I'll challenge that. Car bodies from the muscle car era until the present day are made of 0.032" steel. I guess pre-war cars were a little thicker. I do believe some body parts of older Japanese cars may have been a little thinner.
I was a mill sales rep for
cold rolled steel sheet in coil. "Automotive gauge" steel is 0.032" thick, and the auto industry is the 800-pound gorilla in the cold rolled market. For this reason just about every cold rolled mill in the world is optimized to roll "oh thirty two". .032 is "base price" or the cheapest thickness to produce. That's why clothes washers, water heaters, refrigerators, filing cabinets, etc. are mostly .032.

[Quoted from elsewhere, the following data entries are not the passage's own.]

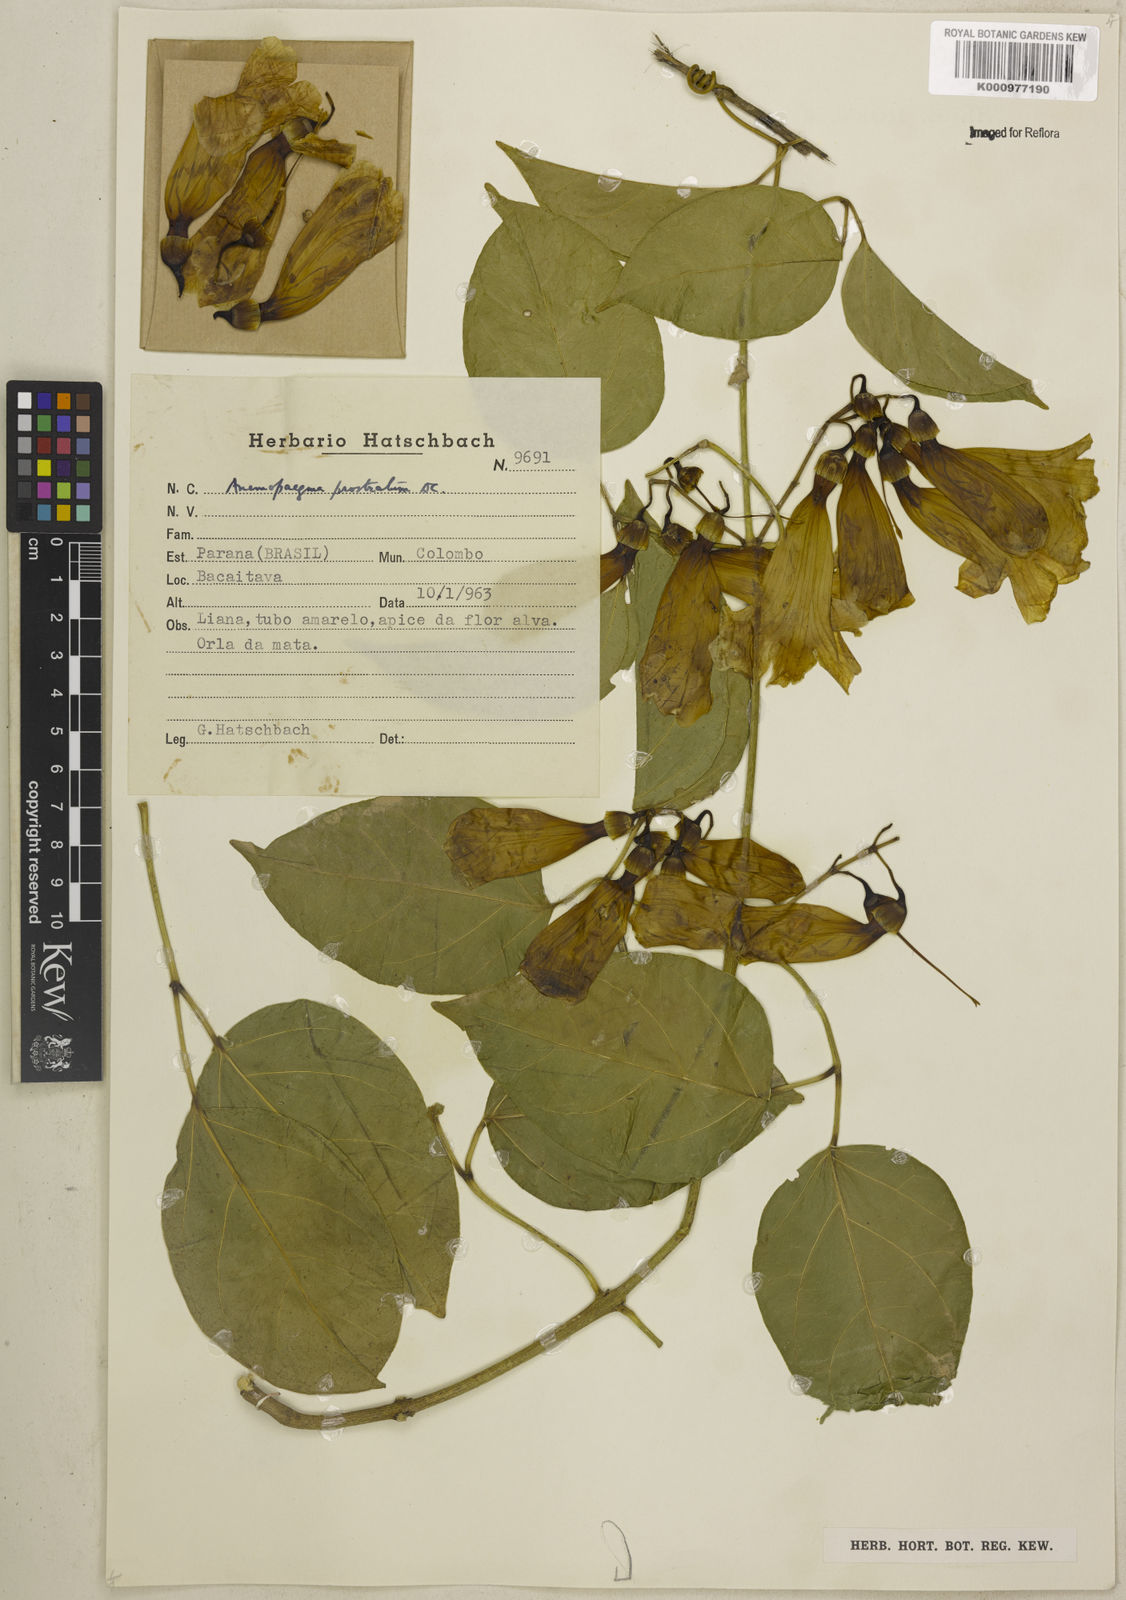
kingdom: Plantae
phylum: Tracheophyta
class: Magnoliopsida
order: Lamiales
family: Bignoniaceae
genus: Anemopaegma
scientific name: Anemopaegma prostratum
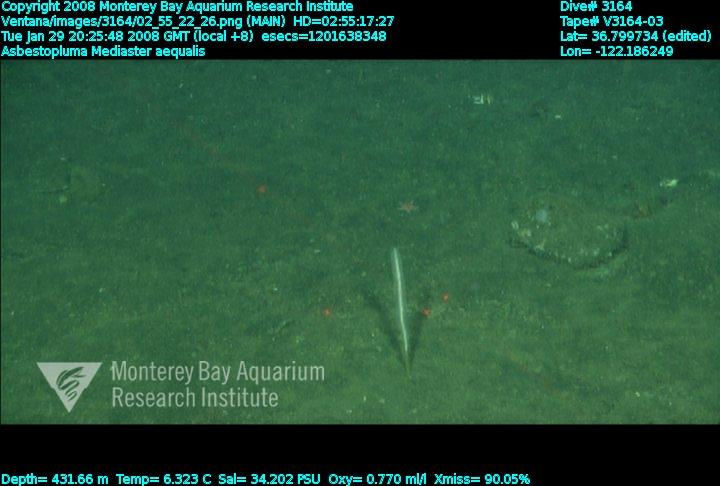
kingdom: Animalia
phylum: Porifera
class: Demospongiae
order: Poecilosclerida
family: Cladorhizidae
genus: Asbestopluma
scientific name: Asbestopluma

My '69 Barracuda is .032 in the fenders, doors, wheel tubs, floor pan, and all the rest of the body panels. So is my '05 GTO from Australia. If I buy a new Challenger it will be .032 too.
Whenever I have 'miked' steel on my cars, it usually was about .035 or so due to paint. Take off the paint, and it's .032.
I cringe when people want to talk about gauge numbers for steel thicknesses. Gauge numbers were abandoned by mills and customers early in the industrial revolution. Every steel mill in the world rolls to decimal inches or millimeters, not to any gauge number. And steel mill customers order and buy in decimal inches or millimeters, not in any gauge number.